# A little help from the Greek scholars, please



## Pilgrim (Sep 4, 2014)

I recently acquired a Modern Greek New Testament, as described here. The copyright page says "The New Testament in Modern Greek (Ancient with Modern Greek Translation)". 

So you have the Modern Greek on one page and the "Ancient" Greek on the other. What I'm wanting help with is confirming whether or not the "Ancient" Greek here is Koine Greek or if it is indeed the Ancient Greek of Homer and so on? 

Thanks!


----------



## Pilgrim (Sep 4, 2014)

View attachment 4003

View attachment 4004

Let's see if the pics come through this time!


----------



## CJW (Sep 4, 2014)

I still can't see the attachments, but just hazarding a guess sight unseen, I'd guess it to be a translation of Koine into modern Greek. I just can't conceive of any need for the Koine to be translated back into an earlier, more complex form of Greek. Anyone who knows Homeric or Classical Greek would have no problem reading the Koine, whereas a modern Greek speaker would struggle greatly with the Koine thus requiring a translation. (Of course, Winnie the Pooh and The Cat in the Hat have both been translated into Classical Latin, so who knows the lengths scholars of languages will go to! )


----------



## Pilgrim (Sep 5, 2014)

It looks like moderator approval is needed for the attachments to display.
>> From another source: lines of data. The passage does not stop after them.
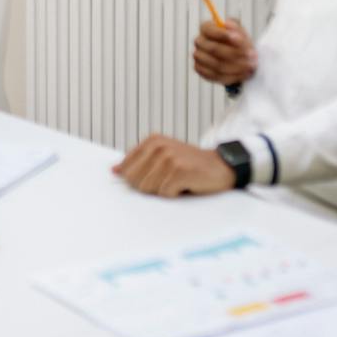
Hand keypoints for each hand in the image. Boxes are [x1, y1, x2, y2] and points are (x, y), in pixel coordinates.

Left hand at [113, 135, 236, 197]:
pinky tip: (186, 185)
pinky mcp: (179, 171)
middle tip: (168, 181)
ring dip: (164, 191)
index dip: (137, 180)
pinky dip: (175, 195)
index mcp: (152, 141)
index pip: (127, 168)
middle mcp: (159, 147)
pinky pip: (164, 194)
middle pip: (135, 181)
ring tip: (177, 182)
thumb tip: (115, 171)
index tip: (153, 179)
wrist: (221, 167)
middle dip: (150, 187)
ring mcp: (169, 158)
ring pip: (148, 188)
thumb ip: (139, 162)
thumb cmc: (190, 165)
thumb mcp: (163, 157)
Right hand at [193, 19, 256, 85]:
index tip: (239, 38)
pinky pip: (215, 76)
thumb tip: (226, 24)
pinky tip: (243, 73)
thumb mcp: (239, 31)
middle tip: (251, 56)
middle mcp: (199, 41)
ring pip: (216, 65)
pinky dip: (232, 76)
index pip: (209, 30)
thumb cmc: (237, 41)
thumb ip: (235, 27)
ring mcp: (198, 56)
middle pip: (213, 49)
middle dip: (234, 53)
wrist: (236, 56)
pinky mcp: (201, 70)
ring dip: (236, 67)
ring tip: (250, 66)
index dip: (223, 34)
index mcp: (206, 28)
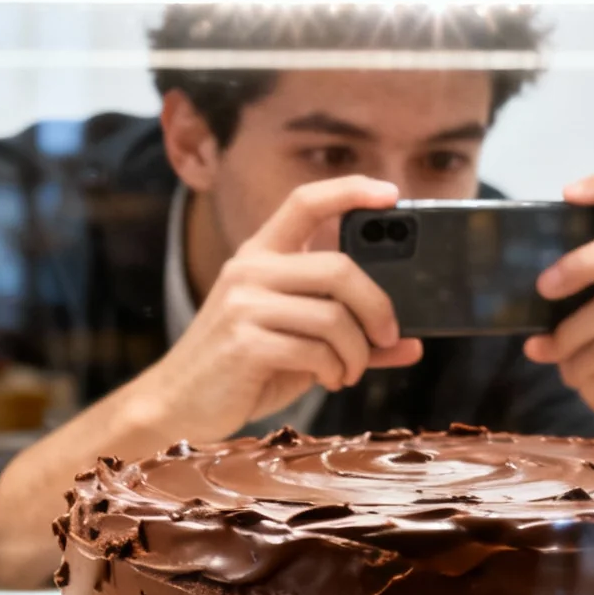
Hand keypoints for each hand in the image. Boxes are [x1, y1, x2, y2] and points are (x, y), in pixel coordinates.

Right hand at [133, 177, 423, 441]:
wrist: (180, 404)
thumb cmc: (248, 367)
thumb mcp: (301, 341)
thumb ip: (353, 335)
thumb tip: (413, 343)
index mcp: (262, 255)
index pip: (306, 203)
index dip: (350, 191)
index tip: (391, 193)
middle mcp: (250, 270)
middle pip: (339, 267)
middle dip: (377, 307)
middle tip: (388, 335)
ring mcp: (243, 304)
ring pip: (333, 316)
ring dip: (357, 352)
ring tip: (350, 370)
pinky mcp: (243, 342)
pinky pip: (315, 351)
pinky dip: (336, 370)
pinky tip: (330, 378)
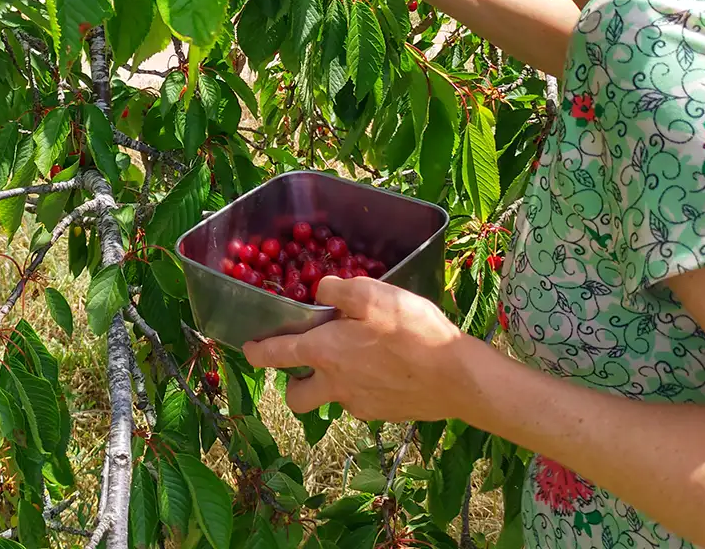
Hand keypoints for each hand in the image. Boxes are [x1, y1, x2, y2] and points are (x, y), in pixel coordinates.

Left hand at [244, 276, 472, 421]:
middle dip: (291, 384)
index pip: (277, 355)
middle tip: (304, 363)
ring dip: (330, 383)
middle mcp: (334, 384)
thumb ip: (337, 290)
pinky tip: (382, 369)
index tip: (248, 349)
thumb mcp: (371, 293)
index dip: (258, 352)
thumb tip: (319, 291)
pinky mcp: (383, 414)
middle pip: (296, 396)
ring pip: (330, 399)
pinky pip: (359, 402)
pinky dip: (361, 387)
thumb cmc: (411, 330)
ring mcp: (359, 404)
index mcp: (324, 352)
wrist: (456, 376)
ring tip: (351, 360)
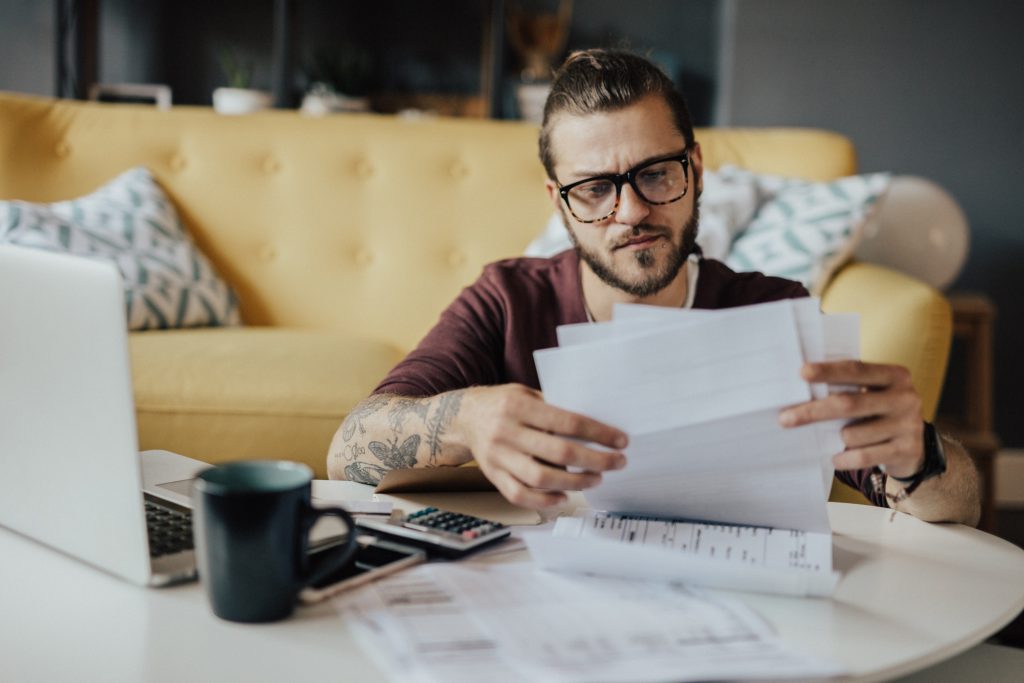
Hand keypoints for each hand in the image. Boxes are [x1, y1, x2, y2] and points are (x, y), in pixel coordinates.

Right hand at [458, 384, 627, 508]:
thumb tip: (596, 424)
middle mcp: (506, 432)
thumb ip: (554, 407)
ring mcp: (498, 457)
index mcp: (518, 406)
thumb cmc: (503, 403)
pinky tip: (564, 496)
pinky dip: (545, 500)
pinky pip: (520, 495)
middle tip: (617, 462)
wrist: (463, 417)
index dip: (598, 433)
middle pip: (559, 453)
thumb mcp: (527, 393)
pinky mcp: (493, 476)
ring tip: (595, 479)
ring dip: (575, 483)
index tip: (620, 440)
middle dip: (595, 461)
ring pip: (541, 478)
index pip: (567, 422)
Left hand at [779, 361, 923, 477]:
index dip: (828, 371)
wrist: (914, 447)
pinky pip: (863, 456)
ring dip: (836, 439)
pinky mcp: (907, 450)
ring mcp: (909, 425)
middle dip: (813, 411)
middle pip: (849, 403)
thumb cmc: (878, 413)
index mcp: (895, 375)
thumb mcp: (871, 394)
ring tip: (837, 438)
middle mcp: (905, 397)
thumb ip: (846, 388)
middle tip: (784, 418)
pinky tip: (836, 458)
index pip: (856, 369)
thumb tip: (800, 392)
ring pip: (852, 434)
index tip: (801, 373)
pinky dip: (844, 459)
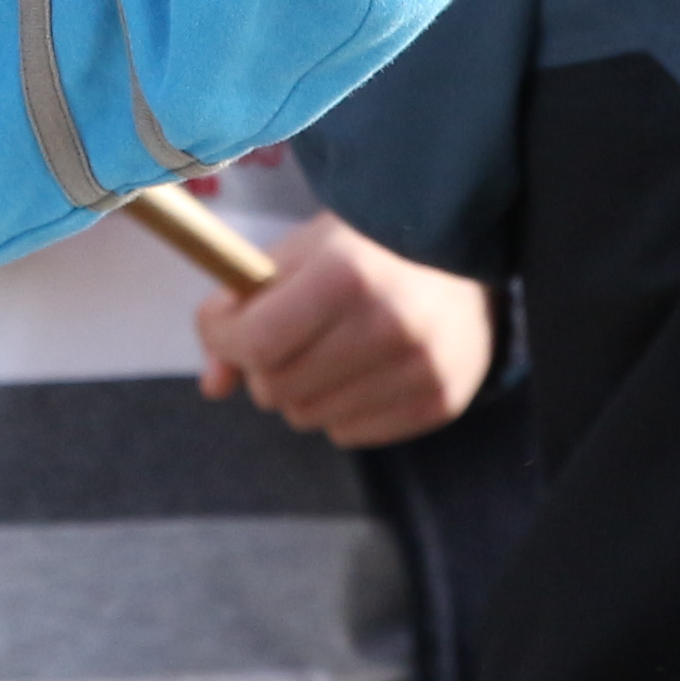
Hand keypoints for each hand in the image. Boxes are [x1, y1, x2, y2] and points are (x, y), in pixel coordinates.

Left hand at [192, 214, 495, 450]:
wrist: (467, 255)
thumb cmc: (370, 247)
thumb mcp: (303, 252)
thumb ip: (246, 307)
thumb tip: (212, 384)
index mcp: (347, 274)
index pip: (255, 342)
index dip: (223, 337)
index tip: (224, 326)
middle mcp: (389, 325)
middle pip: (277, 389)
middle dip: (262, 365)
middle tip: (279, 336)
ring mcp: (420, 369)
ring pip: (309, 417)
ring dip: (300, 389)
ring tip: (325, 348)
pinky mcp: (440, 401)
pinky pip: (349, 433)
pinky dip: (339, 407)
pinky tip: (359, 368)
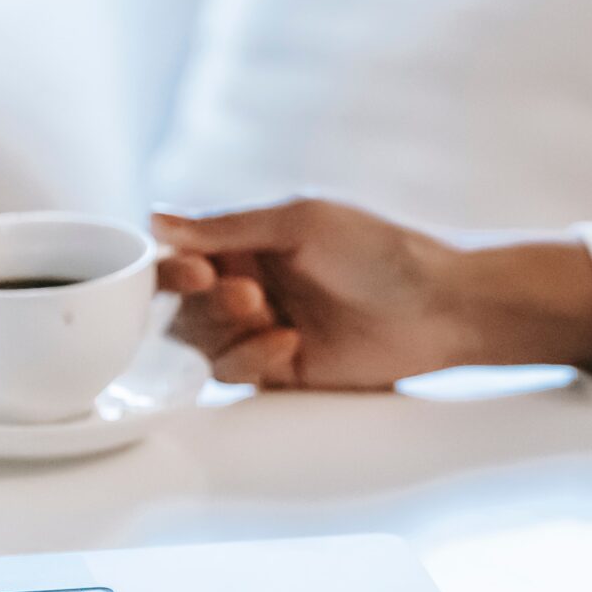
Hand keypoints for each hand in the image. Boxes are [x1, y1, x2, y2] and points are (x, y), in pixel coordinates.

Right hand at [153, 198, 591, 388]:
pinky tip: (288, 343)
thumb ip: (226, 227)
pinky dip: (251, 358)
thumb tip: (154, 220)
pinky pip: (233, 371)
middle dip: (205, 300)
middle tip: (248, 293)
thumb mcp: (301, 224)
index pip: (181, 255)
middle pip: (181, 302)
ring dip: (224, 328)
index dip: (172, 267)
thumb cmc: (379, 252)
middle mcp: (249, 283)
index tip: (197, 270)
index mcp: (249, 242)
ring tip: (267, 311)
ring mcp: (262, 328)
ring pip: (200, 339)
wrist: (436, 307)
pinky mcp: (279, 369)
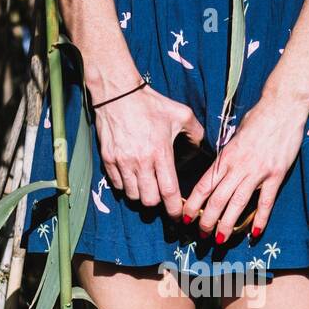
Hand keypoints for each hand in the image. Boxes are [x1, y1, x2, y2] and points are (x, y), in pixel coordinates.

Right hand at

I'm guessing that it is the UBS text of the day on one page and the Modern Greek NT on the other. I was just puzzled at the reference to "Ancient Greek."


----------



## NaphtaliPress (Sep 5, 2014)

attachements approved; should be viewable on the OP now.


----------



## Pilgrim (Sep 5, 2014)

NaphtaliPress said:


> attachements approved; should be viewable on the OP now.



Thanks, Chris!


----------